TASK PROMPT ->
Reproduce all of the rows below word for word, keeping every line and blank line in its original order.

═════ RECORDED INFORMATION ═════

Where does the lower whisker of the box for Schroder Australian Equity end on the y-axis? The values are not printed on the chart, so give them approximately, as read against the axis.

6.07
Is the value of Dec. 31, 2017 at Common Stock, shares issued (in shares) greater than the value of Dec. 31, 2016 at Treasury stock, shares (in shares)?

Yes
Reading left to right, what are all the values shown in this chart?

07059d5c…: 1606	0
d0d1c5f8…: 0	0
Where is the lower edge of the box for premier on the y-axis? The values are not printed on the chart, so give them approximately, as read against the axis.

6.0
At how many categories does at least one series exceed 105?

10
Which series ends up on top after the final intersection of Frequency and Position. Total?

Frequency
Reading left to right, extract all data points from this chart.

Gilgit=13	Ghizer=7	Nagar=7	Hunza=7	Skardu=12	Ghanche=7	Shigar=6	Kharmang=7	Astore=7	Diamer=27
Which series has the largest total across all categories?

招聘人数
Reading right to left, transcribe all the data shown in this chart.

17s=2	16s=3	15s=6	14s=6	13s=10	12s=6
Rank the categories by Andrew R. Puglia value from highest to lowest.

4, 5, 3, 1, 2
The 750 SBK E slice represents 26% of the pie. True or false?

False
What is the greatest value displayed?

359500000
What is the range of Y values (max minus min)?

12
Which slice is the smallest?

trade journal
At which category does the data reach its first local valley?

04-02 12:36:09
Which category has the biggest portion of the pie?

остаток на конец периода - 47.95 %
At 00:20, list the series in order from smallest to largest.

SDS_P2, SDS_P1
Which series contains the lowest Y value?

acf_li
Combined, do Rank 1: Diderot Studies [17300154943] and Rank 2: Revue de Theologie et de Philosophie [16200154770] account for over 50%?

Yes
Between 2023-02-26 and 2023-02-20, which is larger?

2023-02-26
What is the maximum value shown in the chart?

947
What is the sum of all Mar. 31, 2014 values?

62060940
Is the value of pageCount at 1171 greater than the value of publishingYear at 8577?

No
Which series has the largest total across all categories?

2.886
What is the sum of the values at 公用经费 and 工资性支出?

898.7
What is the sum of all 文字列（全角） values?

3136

═════

RESPONSE AREA ->
Where does the lower whisker of the box for Schroder Australian Equity end on the y-axis? The values are not printed on the chart, so give them approximately, as read against the axis.

6.07
Is the value of Dec. 31, 2017 at Common Stock, shares issued (in shares) greater than the value of Dec. 31, 2016 at Treasury stock, shares (in shares)?

Yes
Reading left to right, what are all the values shown in this chart?

07059d5c…: 1606	0
d0d1c5f8…: 0	0
Where is the lower edge of the box for premier on the y-axis? The values are not printed on the chart, so give them approximately, as read against the axis.

6.0
At how many categories does at least one series exceed 105?

10
Which series ends up on top after the final intersection of Frequency and Position. Total?

Frequency
Reading left to right, extract all data points from this chart.

Gilgit=13	Ghizer=7	Nagar=7	Hunza=7	Skardu=12	Ghanche=7	Shigar=6	Kharmang=7	Astore=7	Diamer=27
Which series has the largest total across all categories?

招聘人数
Reading right to left, transcribe all the data shown in this chart.

17s=2	16s=3	15s=6	14s=6	13s=10	12s=6
Rank the categories by Andrew R. Puglia value from highest to lowest.

4, 5, 3, 1, 2
The 750 SBK E slice represents 26% of the pie. True or false?

False
What is the greatest value displayed?

359500000
What is the range of Y values (max minus min)?

12
Which slice is the smallest?

trade journal
At which category does the data reach its first local valley?

04-02 12:36:09
Which category has the biggest portion of the pie?

остаток на конец периода - 47.95 %
At 00:20, list the series in order from smallest to largest.

SDS_P2, SDS_P1
Which series contains the lowest Y value?

acf_li
Combined, do Rank 1: Diderot Studies [17300154943] and Rank 2: Revue de Theologie et de Philosophie [16200154770] account for over 50%?

Yes
Between 2023-02-26 and 2023-02-20, which is larger?

2023-02-26
What is the maximum value shown in the chart?

947
What is the sum of all Mar. 31, 2014 values?

62060940
Is the value of pageCount at 1171 greater than the value of publishingYear at 8577?

No
Which series has the largest total across all categories?

2.886
What is the sum of the values at 公用经费 and 工资性支出?

898.7
What is the sum of all 文字列（全角） values?

3136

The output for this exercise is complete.